_SET EXERCISE:_ Return the lines from the line with "scientific name: Schoenus cuspidatus" to the line with "scientific name: Stachys elliptica", both included, copying them exactly as they appear.

>> BEGIN DATA PROVIDED

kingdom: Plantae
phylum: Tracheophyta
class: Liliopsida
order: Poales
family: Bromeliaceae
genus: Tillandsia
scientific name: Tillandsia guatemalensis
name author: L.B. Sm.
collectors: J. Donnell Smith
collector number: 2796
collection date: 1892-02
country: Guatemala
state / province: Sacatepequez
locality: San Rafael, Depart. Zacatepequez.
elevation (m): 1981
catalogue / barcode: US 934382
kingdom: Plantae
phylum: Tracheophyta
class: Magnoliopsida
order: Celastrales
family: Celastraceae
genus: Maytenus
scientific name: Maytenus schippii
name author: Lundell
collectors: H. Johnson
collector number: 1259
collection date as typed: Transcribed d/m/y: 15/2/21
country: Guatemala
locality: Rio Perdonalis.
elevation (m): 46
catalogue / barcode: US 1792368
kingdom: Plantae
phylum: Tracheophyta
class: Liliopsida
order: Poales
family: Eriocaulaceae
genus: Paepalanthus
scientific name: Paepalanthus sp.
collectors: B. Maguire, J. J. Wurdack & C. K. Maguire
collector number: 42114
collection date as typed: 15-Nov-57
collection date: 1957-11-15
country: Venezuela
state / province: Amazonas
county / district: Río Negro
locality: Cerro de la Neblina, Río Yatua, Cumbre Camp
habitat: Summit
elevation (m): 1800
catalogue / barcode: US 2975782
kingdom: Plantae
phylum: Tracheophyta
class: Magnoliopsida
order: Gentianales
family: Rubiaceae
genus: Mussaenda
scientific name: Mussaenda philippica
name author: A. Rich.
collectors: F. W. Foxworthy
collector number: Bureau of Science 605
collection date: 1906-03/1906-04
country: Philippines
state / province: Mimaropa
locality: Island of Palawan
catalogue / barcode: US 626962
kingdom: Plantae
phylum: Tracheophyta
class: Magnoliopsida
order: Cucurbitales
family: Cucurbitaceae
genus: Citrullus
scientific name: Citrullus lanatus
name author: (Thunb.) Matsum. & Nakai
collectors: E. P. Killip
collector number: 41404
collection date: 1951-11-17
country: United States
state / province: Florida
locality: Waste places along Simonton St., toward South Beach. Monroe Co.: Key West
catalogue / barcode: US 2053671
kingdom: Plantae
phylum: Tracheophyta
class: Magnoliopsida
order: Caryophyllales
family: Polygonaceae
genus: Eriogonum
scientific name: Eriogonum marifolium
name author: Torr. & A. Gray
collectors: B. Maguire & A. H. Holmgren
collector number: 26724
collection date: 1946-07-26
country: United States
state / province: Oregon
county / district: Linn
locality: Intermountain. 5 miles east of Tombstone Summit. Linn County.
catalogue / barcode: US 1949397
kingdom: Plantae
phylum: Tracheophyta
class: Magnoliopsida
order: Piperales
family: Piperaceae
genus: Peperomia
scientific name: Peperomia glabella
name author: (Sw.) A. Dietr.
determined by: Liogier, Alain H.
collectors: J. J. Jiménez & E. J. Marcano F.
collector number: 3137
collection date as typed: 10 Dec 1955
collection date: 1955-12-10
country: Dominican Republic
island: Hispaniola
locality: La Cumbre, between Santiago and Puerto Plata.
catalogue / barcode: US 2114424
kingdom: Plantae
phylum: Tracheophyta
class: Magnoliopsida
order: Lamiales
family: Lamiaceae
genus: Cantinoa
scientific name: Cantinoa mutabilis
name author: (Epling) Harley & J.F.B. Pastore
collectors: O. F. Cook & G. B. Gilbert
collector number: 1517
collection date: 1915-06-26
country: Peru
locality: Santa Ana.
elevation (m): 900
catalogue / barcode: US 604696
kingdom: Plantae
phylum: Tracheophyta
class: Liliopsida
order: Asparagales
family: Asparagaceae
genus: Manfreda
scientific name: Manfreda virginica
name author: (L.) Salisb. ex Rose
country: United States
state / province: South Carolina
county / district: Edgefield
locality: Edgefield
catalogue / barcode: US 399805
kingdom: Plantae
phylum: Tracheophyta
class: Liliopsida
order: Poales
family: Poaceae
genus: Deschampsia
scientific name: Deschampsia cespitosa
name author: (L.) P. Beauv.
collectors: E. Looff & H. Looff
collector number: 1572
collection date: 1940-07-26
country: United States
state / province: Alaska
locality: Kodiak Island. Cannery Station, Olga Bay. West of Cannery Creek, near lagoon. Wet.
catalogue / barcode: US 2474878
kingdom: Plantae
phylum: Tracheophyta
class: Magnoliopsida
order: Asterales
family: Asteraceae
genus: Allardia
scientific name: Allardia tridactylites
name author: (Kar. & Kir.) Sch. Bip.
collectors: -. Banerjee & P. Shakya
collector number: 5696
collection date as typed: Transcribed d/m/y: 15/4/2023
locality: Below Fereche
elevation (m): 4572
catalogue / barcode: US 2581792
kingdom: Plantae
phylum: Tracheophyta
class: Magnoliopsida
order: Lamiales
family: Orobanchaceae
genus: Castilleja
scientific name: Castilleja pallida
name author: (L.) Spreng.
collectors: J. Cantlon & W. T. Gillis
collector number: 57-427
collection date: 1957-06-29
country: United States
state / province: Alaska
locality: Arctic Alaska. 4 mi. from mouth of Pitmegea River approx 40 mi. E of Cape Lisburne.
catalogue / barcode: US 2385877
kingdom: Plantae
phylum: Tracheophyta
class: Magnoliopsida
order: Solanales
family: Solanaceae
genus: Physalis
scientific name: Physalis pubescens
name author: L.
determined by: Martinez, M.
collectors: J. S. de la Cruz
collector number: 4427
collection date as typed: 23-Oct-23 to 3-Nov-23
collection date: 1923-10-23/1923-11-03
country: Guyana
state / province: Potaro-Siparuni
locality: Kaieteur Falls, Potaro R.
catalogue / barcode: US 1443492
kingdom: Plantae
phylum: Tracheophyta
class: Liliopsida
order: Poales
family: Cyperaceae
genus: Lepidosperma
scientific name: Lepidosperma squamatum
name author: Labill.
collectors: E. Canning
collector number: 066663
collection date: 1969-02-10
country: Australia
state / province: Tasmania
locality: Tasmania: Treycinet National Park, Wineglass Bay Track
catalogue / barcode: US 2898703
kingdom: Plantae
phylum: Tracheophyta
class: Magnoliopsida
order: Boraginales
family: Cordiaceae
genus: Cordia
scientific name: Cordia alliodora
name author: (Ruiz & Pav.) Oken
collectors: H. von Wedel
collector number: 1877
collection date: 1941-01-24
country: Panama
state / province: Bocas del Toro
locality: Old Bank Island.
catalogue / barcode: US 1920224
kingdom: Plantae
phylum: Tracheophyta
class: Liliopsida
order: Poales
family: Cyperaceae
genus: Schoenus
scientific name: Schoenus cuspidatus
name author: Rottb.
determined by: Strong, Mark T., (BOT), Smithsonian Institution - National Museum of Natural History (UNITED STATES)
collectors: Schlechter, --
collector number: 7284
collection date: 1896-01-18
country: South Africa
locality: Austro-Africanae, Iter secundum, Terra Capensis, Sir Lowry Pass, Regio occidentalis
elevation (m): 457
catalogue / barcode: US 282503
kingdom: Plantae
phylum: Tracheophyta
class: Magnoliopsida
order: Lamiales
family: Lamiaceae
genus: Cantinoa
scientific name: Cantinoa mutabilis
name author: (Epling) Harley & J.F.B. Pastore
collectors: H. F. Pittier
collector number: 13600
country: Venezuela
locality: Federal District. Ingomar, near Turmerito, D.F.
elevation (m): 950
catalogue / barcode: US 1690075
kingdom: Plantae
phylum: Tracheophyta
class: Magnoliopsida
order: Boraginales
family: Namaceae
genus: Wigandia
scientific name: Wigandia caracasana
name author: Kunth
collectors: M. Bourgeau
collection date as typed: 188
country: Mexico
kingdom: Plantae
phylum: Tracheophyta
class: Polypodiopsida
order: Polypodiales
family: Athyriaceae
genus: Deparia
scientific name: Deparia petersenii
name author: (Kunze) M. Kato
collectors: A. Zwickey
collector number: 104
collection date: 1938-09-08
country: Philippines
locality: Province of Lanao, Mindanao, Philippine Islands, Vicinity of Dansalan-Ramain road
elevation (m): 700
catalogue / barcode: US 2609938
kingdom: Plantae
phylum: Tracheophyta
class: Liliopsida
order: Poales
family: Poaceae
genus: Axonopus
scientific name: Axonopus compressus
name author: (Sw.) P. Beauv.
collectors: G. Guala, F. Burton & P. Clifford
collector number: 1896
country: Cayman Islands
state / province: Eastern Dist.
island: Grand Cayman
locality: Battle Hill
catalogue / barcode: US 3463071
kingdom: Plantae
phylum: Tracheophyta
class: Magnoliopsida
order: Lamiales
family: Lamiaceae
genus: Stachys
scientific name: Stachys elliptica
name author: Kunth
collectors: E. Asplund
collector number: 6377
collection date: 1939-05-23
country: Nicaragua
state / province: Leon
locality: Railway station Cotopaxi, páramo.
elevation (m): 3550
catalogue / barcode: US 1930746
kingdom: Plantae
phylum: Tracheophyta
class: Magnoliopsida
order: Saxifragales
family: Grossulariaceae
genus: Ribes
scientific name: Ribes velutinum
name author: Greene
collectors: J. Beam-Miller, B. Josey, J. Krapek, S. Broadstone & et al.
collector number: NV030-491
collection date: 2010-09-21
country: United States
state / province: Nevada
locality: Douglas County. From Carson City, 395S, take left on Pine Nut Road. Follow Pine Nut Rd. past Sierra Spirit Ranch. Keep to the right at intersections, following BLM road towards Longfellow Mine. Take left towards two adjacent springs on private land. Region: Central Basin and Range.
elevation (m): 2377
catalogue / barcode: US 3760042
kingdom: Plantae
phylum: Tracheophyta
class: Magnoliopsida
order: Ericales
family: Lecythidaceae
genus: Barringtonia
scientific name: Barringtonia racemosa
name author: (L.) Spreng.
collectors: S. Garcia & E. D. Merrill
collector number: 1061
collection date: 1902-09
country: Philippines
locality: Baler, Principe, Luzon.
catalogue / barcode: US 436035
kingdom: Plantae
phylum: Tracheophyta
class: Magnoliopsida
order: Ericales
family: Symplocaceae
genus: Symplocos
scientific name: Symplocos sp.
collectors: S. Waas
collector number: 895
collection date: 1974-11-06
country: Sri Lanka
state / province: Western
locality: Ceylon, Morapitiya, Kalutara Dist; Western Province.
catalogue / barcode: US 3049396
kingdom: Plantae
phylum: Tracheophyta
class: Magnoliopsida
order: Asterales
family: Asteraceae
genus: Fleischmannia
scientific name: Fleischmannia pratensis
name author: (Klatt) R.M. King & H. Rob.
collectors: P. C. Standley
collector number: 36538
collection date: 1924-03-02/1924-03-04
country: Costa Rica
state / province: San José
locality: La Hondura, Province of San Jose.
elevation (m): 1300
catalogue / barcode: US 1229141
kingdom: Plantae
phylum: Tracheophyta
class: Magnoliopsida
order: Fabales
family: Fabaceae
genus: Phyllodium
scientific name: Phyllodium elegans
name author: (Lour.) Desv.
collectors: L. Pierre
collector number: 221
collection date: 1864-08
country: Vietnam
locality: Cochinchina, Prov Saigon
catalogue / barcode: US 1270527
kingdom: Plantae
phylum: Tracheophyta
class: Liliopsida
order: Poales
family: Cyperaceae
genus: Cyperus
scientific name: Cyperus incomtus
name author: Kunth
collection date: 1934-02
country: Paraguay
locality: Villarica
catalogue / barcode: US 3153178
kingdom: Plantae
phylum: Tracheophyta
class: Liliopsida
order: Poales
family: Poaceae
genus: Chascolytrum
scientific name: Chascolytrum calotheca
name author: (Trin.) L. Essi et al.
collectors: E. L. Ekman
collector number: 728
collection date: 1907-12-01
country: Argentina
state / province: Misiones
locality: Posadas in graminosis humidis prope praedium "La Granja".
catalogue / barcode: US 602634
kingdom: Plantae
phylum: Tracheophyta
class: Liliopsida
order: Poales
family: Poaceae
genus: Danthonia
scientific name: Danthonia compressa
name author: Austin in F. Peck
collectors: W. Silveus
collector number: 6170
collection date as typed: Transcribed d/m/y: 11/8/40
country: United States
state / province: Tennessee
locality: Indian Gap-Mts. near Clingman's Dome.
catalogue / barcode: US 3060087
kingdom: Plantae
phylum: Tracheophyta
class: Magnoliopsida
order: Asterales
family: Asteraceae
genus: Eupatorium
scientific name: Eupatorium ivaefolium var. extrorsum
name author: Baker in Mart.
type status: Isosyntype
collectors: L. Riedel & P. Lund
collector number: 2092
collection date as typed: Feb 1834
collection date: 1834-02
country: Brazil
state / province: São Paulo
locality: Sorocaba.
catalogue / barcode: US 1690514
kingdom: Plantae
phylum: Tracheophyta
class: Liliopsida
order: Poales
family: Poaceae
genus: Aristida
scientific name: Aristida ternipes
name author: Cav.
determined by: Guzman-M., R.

>> END DATA PROVIDED

_RESPONSE FOR THIS EXERCISE:_
scientific name: Schoenus cuspidatus
name author: Rottb.
determined by: Strong, Mark T., (BOT), Smithsonian Institution - National Museum of Natural History (UNITED STATES)
collectors: Schlechter, --
collector number: 7284
collection date: 1896-01-18
country: South Africa
locality: Austro-Africanae, Iter secundum, Terra Capensis, Sir Lowry Pass, Regio occidentalis
elevation (m): 457
catalogue / barcode: US 282503
kingdom: Plantae
phylum: Tracheophyta
class: Magnoliopsida
order: Lamiales
family: Lamiaceae
genus: Cantinoa
scientific name: Cantinoa mutabilis
name author: (Epling) Harley & J.F.B. Pastore
collectors: H. F. Pittier
collector number: 13600
country: Venezuela
locality: Federal District. Ingomar, near Turmerito, D.F.
elevation (m): 950
catalogue / barcode: US 1690075
kingdom: Plantae
phylum: Tracheophyta
class: Magnoliopsida
order: Boraginales
family: Namaceae
genus: Wigandia
scientific name: Wigandia caracasana
name author: Kunth
collectors: M. Bourgeau
collection date as typed: 188
country: Mexico
kingdom: Plantae
phylum: Tracheophyta
class: Polypodiopsida
order: Polypodiales
family: Athyriaceae
genus: Deparia
scientific name: Deparia petersenii
name author: (Kunze) M. Kato
collectors: A. Zwickey
collector number: 104
collection date: 1938-09-08
country: Philippines
locality: Province of Lanao, Mindanao, Philippine Islands, Vicinity of Dansalan-Ramain road
elevation (m): 700
catalogue / barcode: US 2609938
kingdom: Plantae
phylum: Tracheophyta
class: Liliopsida
order: Poales
family: Poaceae
genus: Axonopus
scientific name: Axonopus compressus
name author: (Sw.) P. Beauv.
collectors: G. Guala, F. Burton & P. Clifford
collector number: 1896
country: Cayman Islands
state / province: Eastern Dist.
island: Grand Cayman
locality: Battle Hill
catalogue / barcode: US 3463071
kingdom: Plantae
phylum: Tracheophyta
class: Magnoliopsida
order: Lamiales
family: Lamiaceae
genus: Stachys
scientific name: Stachys elliptica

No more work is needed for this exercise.